*** EXCERPT

# Lens pouches - worth buying?



## omar (Jun 10, 2013)

I've seen these on eBay
Fairly cheap
A set of 6 for under £10
Can't remember the exact price
Should I get? Or not needed??

Thanks


Omar


----------



## iMagic (Jun 10, 2013)

I bought some neophrere pouches from ebay for those times i need some extra protection. Ok quality. Not as good as local retail but good enough for the purpose.


----------



## Rienzphotoz (Jun 10, 2013)

omar said:


> I've seen these on eBay
> Fairly cheap
> A set of 6 for under £10
> Can't remember the exact price
> ...


When I bought EOS-M, the online store had (what seemed like) a nice offer for a few pouches ... since it was just a few dollars and they looked nice on their website, I bought them ... but when I opened the package, they had a horrible smell like some cheap shoes ... I tried spraying them with perfume but no luck, so I got rid of them. Generally I do not use lens pouches anymore as all my camera bags have adequate protection.


----------



## duydaniel (Jun 10, 2013)

I think you should leave your lens in a clear plastic box.
Sun light may reduce your chance of getting the lens fungal


----------



## sandymandy (Jun 10, 2013)

I also thought i needed such in case of holiday but i just wrapped my lenses in socks n stuff and put them in the luggage  worked as a charm. So no lens pouches for me. Whenever i go outside i limited myself to 2 lenses i can put in my bag.


----------



## Rienzphotoz (Jun 10, 2013)

sandymandy said:


> I also thought i needed such in case of holiday but i just wrapped my lenses in socks n stuff and put them in the luggage  worked as a charm.

******

# BRIEF A
Extract the passage of the lens pouch thread from "## duydaniel (Jun" to "put in my bag.".
# BRIEF B
Summarize the lens pouch thread in two sentences.
# BRIEF C
In the lens pouch thread, what did the pouches Rienzphotoz bought with the EOS-M smell like?

*** SUPPLIED MATERIAL

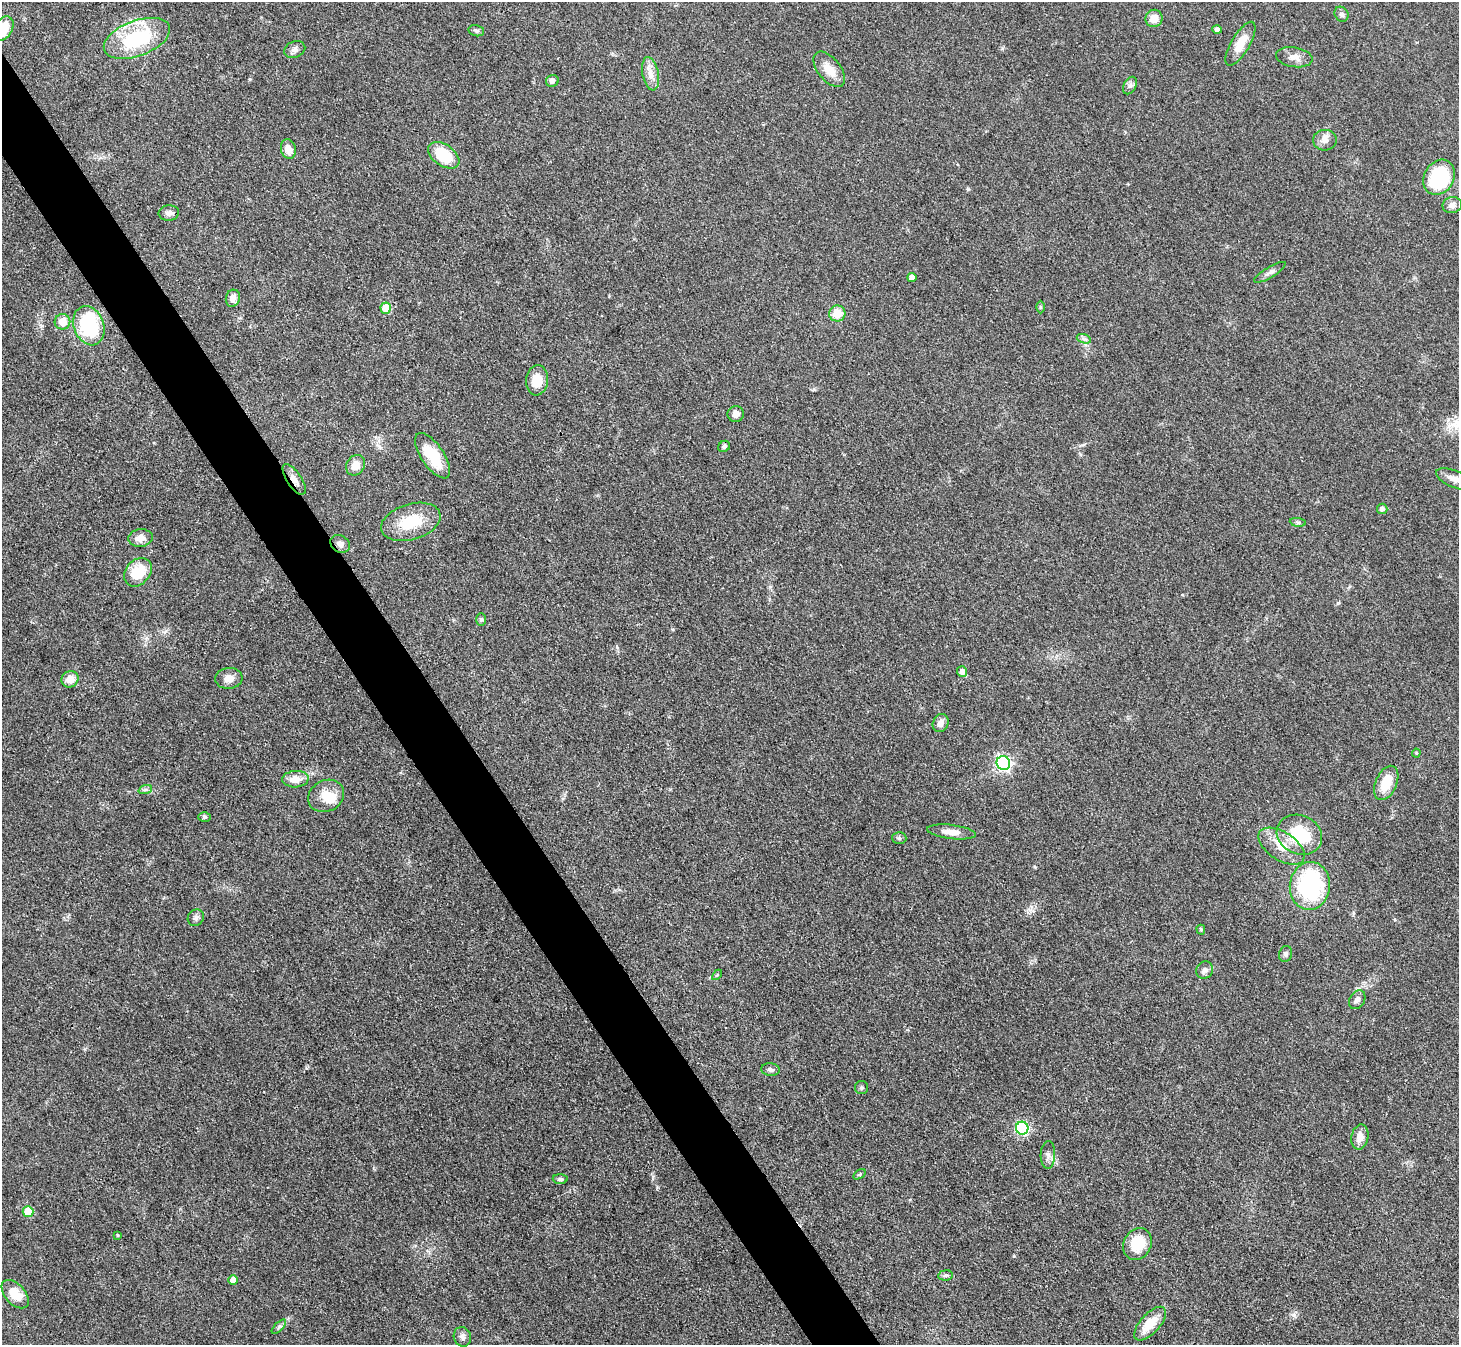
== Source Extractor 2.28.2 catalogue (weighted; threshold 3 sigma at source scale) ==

******

# RESPONSE A
## duydaniel (Jun 10, 2013)

I think you should leave your lens in a clear plastic box.
Sun light may reduce your chance of getting the lens fungal


----------



## sandymandy (Jun 10, 2013)

I also thought i needed such in case of holiday but i just wrapped my lenses in socks n stuff and put them in the luggage  worked as a charm. So no lens pouches for me. Whenever i go outside i limited myself to 2 lenses i can put in my bag.

# RESPONSE B
A forum member asks whether to buy a set of six lens pouches seen on eBay for under £10. One reply finds eBay pouches good enough for extra protection, another describes throwing out pouches that smelled like cheap shoes and relying on camera bags, one suggests a clear plastic box, and another wraps lenses in socks for travel instead.

# RESPONSE C
They smelled like cheap shoes.